Impact of publicly available information

24

The primary users of financial statements generally consider information from sources other than just the financial statements. For example, they might also consider other sections of the annual report, information about the industry an entity operates in, its competitors and the state of the economy, the entity’s press releases as well as other documents the entity has published.

25

However, the financial statements are required to be a comprehensive document that provides information about the financial position, financial performance and cash flows of an entity that is useful to primary users in making decisions about providing resources to the entity. Consequently, the entity assesses whether information is material to the financial statements, regardless of whether such information is also publicly available from another source.

26

Moreover, public availability of information does not relieve an entity of the obligation to provide material information in its financial statements.

 

Example F—impact of an entity’s press release on materiality judgements

Background

An entity undertook a business combination in the reporting period. The acquisition doubled the size of the entity’s operations in one of its main markets. On the acquisition date, the entity issued a press release providing an extensive explanation of the primary reasons for the business combination and a description of how it obtained control over the acquired business, together with other information related to the acquisition.

Application

In preparing its financial statements, the entity first considered the disclosure requirements in AASB 3 Business Combinations. Paragraph B64(d) of AASB 3 requires an entity to disclose, for each business combination that occurs during the reporting period, ‘the primary reasons for the business combination and a description of how the acquirer obtained control of the acquiree’.

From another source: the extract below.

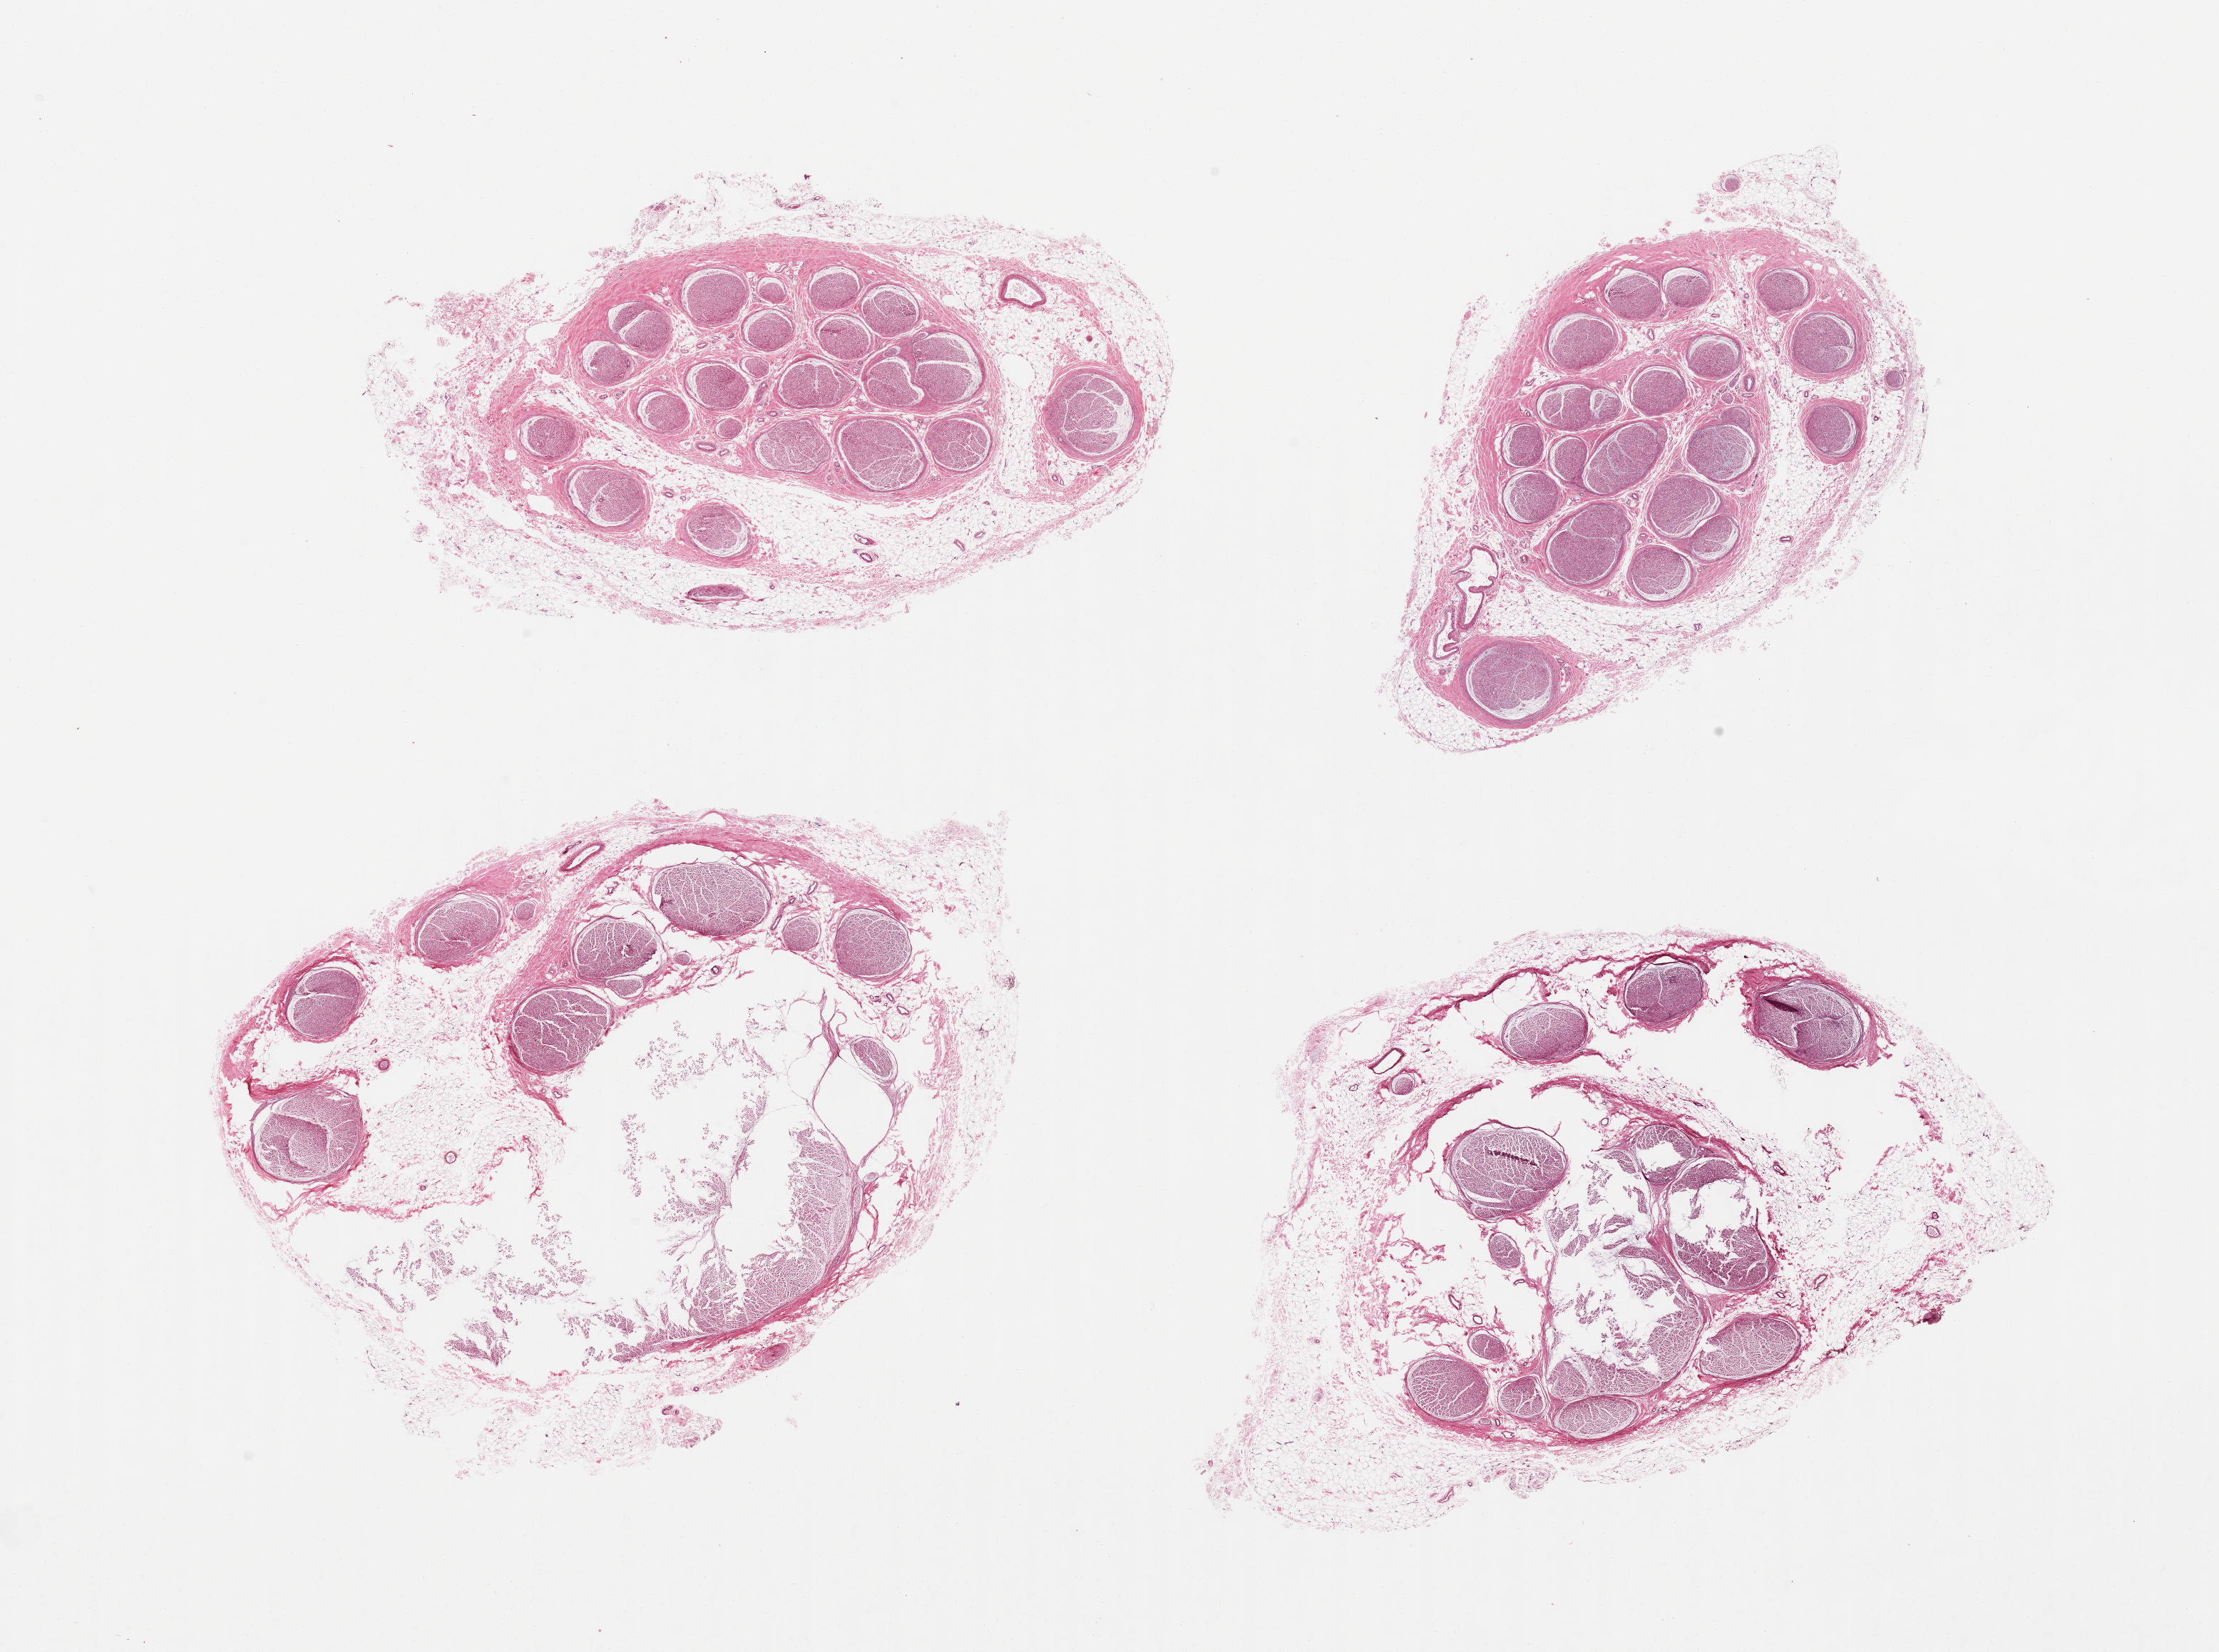
H&E whole-slide image, brightfield — low-resolution overview of the scanned area, about 24.6 x 18.3 mm; PAXgene-fixed, paraffin-embedded tissue; sampled site (target tissue): tibial nerve; donor tissue sample. Male donor.
Reviewer comment on this tissue sample: 4 pieces, 2 not intact, all with residual attached adipose tissue.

The entity concludes that information about the business combination is material because the acquisition is expected to have a significant impact on the entity’s operations, due to the overall size of the transaction compared with the size of the entity. In these circumstances, even though information relating to the primary reasons for the business combination and the description of how it obtained control is already included in a public statement, the entity needs to provide the information in its financial statements.

 

Example AusF.1—impact of continuous disclosure obligations on materiality judgements

Background

A listed entity in Australia is a defendant in a lawsuit. According to the entity’s legal representatives, the possibility of any outflows in settlement is remote. ASX Listing Rule 3.1 requires the entity to disclose to the ASX information concerning the lawsuit that a reasonable person would expect to have a material effect on the price or value of the entity’s security. The notes to Listing Rule 3.1 provide examples of such information, which includes the entity becoming a plaintiff or defendant in a material lawsuit.

Application

AASB 137 Provisions, Contingent Liabilities and Contingent Assets states that contingent liabilities are not required to be disclosed in the financial statements if the possibility of outflows is remote. However, as the entity disclosed information about the lawsuit to the ASX to comply with Listing Rule 3.1, the entity would need to consider whether information related to the lawsuit is material to the financial statements and therefore required to be disclosed in the financial statements, despite the specific exception in AASB 137.

Given the requirements of ASX Listing Rule 3.1, it is likely that any such disclosures related to Accounting Standards will also be material to the financial statements (ie a material impact on the price or value of a security is likely to influence user decisions). However, disclosures that are material for the purposes of the financial statements will not necessarily be required to be disclosed under ASX Listing Rule 3.1.

The entity concludes in this instance that information about the lawsuit is material, despite the possibility of any settlement outflows being remote, as the lawsuit is for an amount that, if confirmed by the court, would result in a major deterioration in the financial position of the entity.